Matteo started to say something, but Dr. Higgins ignored him. He turned to Anna. “Start an IV, get her some fluids, and push some Dispermox.”
He started to leave and something pinged in my brain. Wait a second, Dispermox? What is he thinking? The patient has a penicillin allergy. It’s documented on her chart.
“Dr. Higgins,” I shouted as he started to leave the room. “Can you double-check that order, please?”
He turned around and bit out, “Dispermox is best for treating pediatric pneumonia.”
“Not if the patient has a penicillin allergy.”
“A little gastro distress is a small price to pay; if it’s bacterial pneumonia we can’t waste time.”
I began to see red. How was he such a pompous ass?
“Read the damn chart. It’s not intestinal distress, it’s an anaphylactic allergy.
Which is why it’s noted in the damn chart and I briefed you orally when I gave you my report.
” I gently lifted the girl’s arm to show him the bright orange “allergy” bracelet on her wrist.
He sighed dramatically. “Your tone is out of line, Eliza. As always you are unprofessional and completely inappropriate.” He glared at me, and Matteo cleared his throat.
Something inside me snapped. I don’t know if it was my four straight days of twelve-hour shifts, or the sweet little girl lying in that bed, or just being sick and tired of the broken state of the healthcare system, but I snapped.
“I hardly think it’s unprofessional to keep you from administering the wrong medication,” I said, giving him an icy glare. “You ignored the warnings and the wealth of information in front of you and almost endangered this child’s life.”
His face morphed into complete hatred, and I knew I had stepped over the line.
He turned to Anna who was standing there looking like a scared fawn. “Cephalosporin,” he barked at her, and she squeaked before heading to the medication locker.
He continued to hold my glare.
“There is no sign of crackling. Based on the fever and additional symptoms, we need to swab her for the flu before you start pushing unnecessary antibiotics. If it’s the flu then we need to start Tamiflu immediately.”
“Kindly leave me with my patient and take your insubordination elsewhere.”
“She should stay,” Matteo barked, not taking his eyes off Valentina, who looked terrified.
Higgins seethed. “Swab her for flu and order a chest X-ray. And start the antibiotic.” He turned on his heels and stalked out, clearly on his way to terrorize someone else.
Ignoring Dr. Higgins, I walked over to Valentina, giving her a warm smile. “So I need to draw some blood. We are going to check your white blood cell counts and a few other things.”
She nodded and I looked up at Matteo, catching his eye. He nodded at me, and I could sense his gratitude. “I need to run and grab some supplies; press this button and Anna or I will be right here for you, okay?”

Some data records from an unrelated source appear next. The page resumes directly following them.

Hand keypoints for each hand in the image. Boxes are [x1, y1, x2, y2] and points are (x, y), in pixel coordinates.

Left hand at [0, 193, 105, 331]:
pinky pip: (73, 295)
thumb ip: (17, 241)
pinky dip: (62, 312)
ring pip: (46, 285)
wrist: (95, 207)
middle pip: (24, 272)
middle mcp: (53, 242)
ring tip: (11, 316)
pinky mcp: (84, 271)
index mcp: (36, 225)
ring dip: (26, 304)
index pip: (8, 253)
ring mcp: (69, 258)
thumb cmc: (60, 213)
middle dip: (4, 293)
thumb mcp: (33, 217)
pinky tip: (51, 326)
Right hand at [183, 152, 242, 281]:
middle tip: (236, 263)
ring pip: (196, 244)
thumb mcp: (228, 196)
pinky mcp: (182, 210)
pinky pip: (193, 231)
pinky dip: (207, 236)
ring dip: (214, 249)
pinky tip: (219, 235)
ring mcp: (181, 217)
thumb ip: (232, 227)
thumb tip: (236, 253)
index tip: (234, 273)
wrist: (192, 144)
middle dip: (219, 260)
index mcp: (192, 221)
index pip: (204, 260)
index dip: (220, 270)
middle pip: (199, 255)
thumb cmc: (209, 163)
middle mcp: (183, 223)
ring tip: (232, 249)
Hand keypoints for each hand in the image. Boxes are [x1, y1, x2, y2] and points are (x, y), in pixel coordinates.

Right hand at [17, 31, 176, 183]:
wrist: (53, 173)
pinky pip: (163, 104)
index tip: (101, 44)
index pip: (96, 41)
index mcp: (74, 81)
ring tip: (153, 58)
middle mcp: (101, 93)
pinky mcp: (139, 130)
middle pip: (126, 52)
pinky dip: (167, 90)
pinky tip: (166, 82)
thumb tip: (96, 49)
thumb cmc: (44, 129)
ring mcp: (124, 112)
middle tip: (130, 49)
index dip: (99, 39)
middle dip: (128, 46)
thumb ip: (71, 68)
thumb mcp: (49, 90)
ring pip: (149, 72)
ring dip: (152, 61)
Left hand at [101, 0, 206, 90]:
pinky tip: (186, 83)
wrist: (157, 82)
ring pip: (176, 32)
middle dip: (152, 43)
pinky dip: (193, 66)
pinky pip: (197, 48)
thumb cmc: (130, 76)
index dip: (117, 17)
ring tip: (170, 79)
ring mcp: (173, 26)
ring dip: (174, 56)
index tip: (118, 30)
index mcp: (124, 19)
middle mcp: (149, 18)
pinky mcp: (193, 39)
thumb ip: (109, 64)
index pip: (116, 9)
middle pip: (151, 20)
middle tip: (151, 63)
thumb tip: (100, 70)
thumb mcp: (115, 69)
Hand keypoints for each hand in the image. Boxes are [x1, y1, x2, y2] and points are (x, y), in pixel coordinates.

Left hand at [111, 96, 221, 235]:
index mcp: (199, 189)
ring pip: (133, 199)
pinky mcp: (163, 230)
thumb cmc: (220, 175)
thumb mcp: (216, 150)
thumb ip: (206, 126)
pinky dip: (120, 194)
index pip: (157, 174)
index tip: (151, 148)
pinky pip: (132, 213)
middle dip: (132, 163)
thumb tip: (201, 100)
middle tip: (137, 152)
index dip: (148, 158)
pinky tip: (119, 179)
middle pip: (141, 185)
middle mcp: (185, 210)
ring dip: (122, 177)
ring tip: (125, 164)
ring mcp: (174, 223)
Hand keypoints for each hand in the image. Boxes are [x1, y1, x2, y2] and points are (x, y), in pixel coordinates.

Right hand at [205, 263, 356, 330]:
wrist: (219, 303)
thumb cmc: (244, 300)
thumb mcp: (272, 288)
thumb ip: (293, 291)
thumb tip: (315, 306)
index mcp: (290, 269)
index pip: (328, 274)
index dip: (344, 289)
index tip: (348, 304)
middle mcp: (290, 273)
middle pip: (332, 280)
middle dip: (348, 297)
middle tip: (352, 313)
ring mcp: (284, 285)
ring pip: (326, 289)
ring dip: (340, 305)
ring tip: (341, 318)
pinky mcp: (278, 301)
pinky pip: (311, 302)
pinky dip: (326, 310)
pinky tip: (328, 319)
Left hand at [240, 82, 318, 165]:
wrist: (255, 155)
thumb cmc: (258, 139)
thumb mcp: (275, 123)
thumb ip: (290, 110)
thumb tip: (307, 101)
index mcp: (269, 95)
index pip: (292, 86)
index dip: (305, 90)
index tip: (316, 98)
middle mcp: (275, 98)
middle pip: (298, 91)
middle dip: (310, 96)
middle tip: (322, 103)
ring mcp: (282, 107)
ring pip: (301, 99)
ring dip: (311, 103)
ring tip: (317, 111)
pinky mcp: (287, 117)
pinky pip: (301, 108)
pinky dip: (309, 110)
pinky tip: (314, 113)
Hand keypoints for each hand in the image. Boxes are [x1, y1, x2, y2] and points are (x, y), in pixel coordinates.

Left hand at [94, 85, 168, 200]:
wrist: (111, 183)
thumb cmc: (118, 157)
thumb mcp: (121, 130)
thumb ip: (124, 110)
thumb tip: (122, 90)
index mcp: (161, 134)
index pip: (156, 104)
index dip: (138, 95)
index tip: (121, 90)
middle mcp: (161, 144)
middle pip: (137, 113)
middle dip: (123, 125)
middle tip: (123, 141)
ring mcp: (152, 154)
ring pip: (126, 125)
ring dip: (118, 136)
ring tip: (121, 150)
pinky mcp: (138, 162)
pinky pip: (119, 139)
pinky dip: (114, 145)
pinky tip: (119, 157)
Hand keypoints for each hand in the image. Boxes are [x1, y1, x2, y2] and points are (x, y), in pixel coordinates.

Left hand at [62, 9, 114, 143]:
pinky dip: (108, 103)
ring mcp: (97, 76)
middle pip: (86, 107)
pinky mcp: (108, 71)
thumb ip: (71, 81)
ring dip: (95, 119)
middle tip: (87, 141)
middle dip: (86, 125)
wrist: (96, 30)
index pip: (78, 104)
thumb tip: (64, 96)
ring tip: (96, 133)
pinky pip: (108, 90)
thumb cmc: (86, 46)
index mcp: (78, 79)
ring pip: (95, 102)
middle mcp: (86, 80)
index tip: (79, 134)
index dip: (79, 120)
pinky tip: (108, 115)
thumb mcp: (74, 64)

She gently shifted her oxygen mask aside and said, “I’m cold.”
I squeezed her arm. “I know where to find heated blankets. I will get you warm and toasty in no time.” She nodded eagerly.
“What about you, Dad?” I asked. “Hot coffee?”

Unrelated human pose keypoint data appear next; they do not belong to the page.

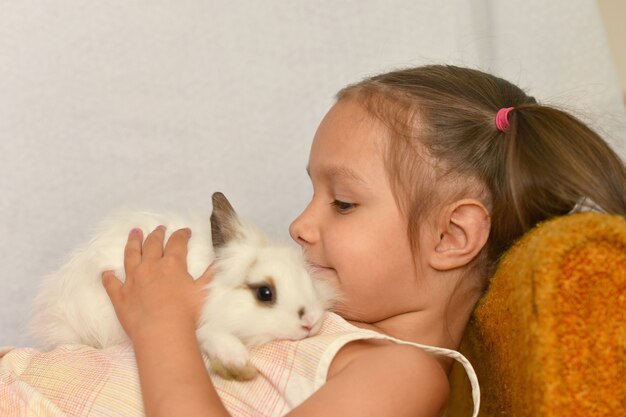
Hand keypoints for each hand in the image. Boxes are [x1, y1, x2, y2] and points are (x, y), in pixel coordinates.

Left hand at [102, 226, 212, 341]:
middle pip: (152, 244)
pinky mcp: (120, 295)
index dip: (181, 235)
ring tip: (134, 233)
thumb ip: (210, 275)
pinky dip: (108, 276)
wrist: (161, 332)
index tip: (185, 231)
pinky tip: (106, 271)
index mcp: (172, 264)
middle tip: (159, 228)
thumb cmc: (186, 313)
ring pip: (130, 255)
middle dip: (157, 234)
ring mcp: (133, 279)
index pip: (177, 242)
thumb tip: (218, 262)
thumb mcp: (204, 291)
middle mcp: (150, 266)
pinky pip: (111, 282)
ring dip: (133, 242)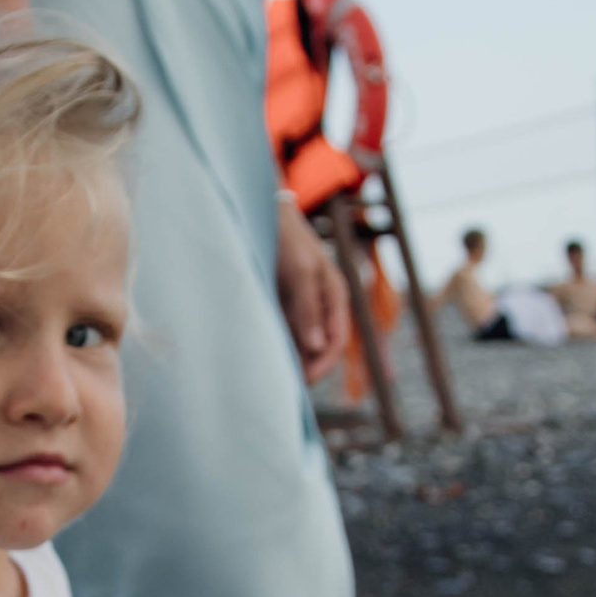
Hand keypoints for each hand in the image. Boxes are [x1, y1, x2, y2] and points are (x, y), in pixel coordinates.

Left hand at [275, 196, 350, 384]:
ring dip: (288, 358)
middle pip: (318, 346)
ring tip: (267, 377)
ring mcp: (301, 302)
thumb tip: (316, 348)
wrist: (260, 208)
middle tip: (281, 388)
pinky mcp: (281, 301)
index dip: (322, 365)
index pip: (335, 341)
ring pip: (300, 341)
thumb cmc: (286, 236)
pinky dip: (275, 344)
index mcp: (334, 295)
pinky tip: (259, 354)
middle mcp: (320, 302)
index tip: (302, 383)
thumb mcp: (300, 271)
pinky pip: (283, 330)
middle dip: (304, 367)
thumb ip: (307, 308)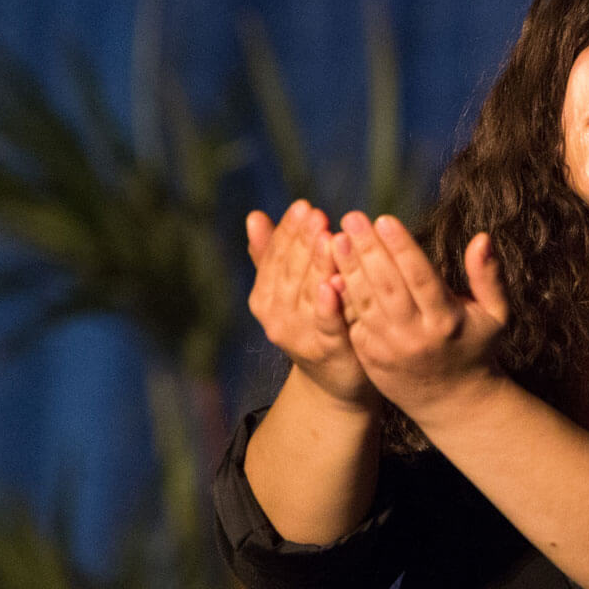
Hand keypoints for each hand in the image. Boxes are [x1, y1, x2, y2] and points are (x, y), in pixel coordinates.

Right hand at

He nodded, and I saw the exhaustion in his eyes. I felt for him—watching his child struggle to breathe must be horrific. I suppressed the urge to give him a hug. I bet he was a great hugger. All warmth and strength and stubble. Shit. I needed to get my head in the game.
I walked back toward the nurses’ station, adrenaline coursing through my veins.

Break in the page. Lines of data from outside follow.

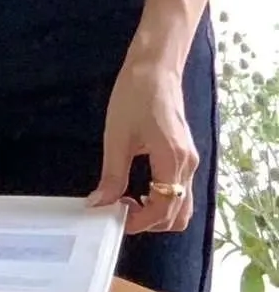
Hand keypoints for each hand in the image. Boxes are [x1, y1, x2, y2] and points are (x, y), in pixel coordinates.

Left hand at [87, 54, 197, 234]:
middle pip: (178, 214)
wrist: (155, 68)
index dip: (140, 222)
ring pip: (183, 204)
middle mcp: (189, 165)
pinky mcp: (186, 155)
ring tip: (128, 203)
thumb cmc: (135, 96)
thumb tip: (99, 204)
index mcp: (173, 160)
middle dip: (150, 222)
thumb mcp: (117, 138)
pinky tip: (140, 192)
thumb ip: (112, 175)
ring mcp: (191, 160)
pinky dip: (164, 200)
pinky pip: (181, 190)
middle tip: (120, 213)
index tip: (115, 220)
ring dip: (159, 213)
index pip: (165, 208)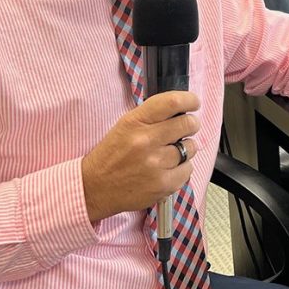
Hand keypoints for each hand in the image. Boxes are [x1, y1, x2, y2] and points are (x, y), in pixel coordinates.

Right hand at [81, 91, 200, 222]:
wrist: (94, 189)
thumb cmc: (111, 156)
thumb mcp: (125, 126)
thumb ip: (152, 117)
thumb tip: (182, 110)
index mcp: (135, 122)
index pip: (172, 102)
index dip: (190, 100)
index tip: (194, 103)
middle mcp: (146, 141)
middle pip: (187, 123)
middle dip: (191, 124)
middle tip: (186, 128)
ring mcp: (155, 164)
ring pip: (191, 147)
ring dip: (185, 148)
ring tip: (170, 153)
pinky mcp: (163, 184)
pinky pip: (188, 169)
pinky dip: (182, 169)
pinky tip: (167, 169)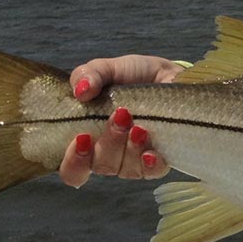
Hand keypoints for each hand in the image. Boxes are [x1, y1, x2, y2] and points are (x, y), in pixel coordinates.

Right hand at [58, 55, 184, 187]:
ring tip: (140, 126)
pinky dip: (150, 163)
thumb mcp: (108, 69)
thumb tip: (80, 91)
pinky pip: (152, 172)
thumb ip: (87, 75)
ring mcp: (135, 161)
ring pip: (126, 169)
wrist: (171, 77)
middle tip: (121, 115)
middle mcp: (109, 155)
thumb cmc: (133, 78)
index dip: (73, 161)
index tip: (82, 137)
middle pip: (101, 166)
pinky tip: (151, 152)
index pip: (71, 168)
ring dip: (130, 148)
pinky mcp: (160, 161)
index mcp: (89, 139)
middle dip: (109, 143)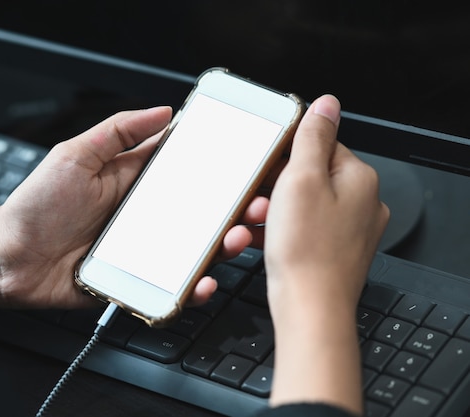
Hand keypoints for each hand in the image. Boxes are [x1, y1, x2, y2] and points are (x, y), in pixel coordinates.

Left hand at [0, 107, 259, 312]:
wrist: (8, 258)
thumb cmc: (35, 206)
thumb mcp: (73, 156)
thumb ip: (116, 133)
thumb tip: (161, 110)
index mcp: (136, 182)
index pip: (187, 169)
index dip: (219, 166)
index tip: (249, 164)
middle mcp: (147, 216)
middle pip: (202, 211)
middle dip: (235, 208)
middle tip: (256, 205)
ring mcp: (145, 250)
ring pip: (196, 249)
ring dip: (223, 244)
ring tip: (235, 239)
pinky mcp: (138, 281)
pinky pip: (174, 286)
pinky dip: (194, 286)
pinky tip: (203, 281)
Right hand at [263, 95, 388, 413]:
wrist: (309, 309)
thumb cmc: (306, 251)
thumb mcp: (301, 180)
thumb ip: (312, 137)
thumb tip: (327, 104)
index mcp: (359, 179)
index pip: (320, 145)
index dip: (284, 154)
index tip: (262, 163)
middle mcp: (361, 204)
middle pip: (308, 177)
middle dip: (273, 186)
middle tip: (254, 199)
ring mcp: (347, 231)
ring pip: (300, 205)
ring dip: (271, 210)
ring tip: (252, 222)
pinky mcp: (330, 252)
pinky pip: (300, 230)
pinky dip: (277, 231)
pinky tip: (257, 239)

I was so angry. Dr. Higgins couldn’t be bothered to read the damn chart or listen to what I said to his face.
I was tired of being treated with contempt.
And that poor child had almost suffered because of his negligence.
I shouldn’t have yelled at him. It was wrong and unprofessional.
But I couldn’t take it anymore. I couldn’t pretend this was okay.
And I suspected I’d be facing the consequences of my actions sooner rather than later.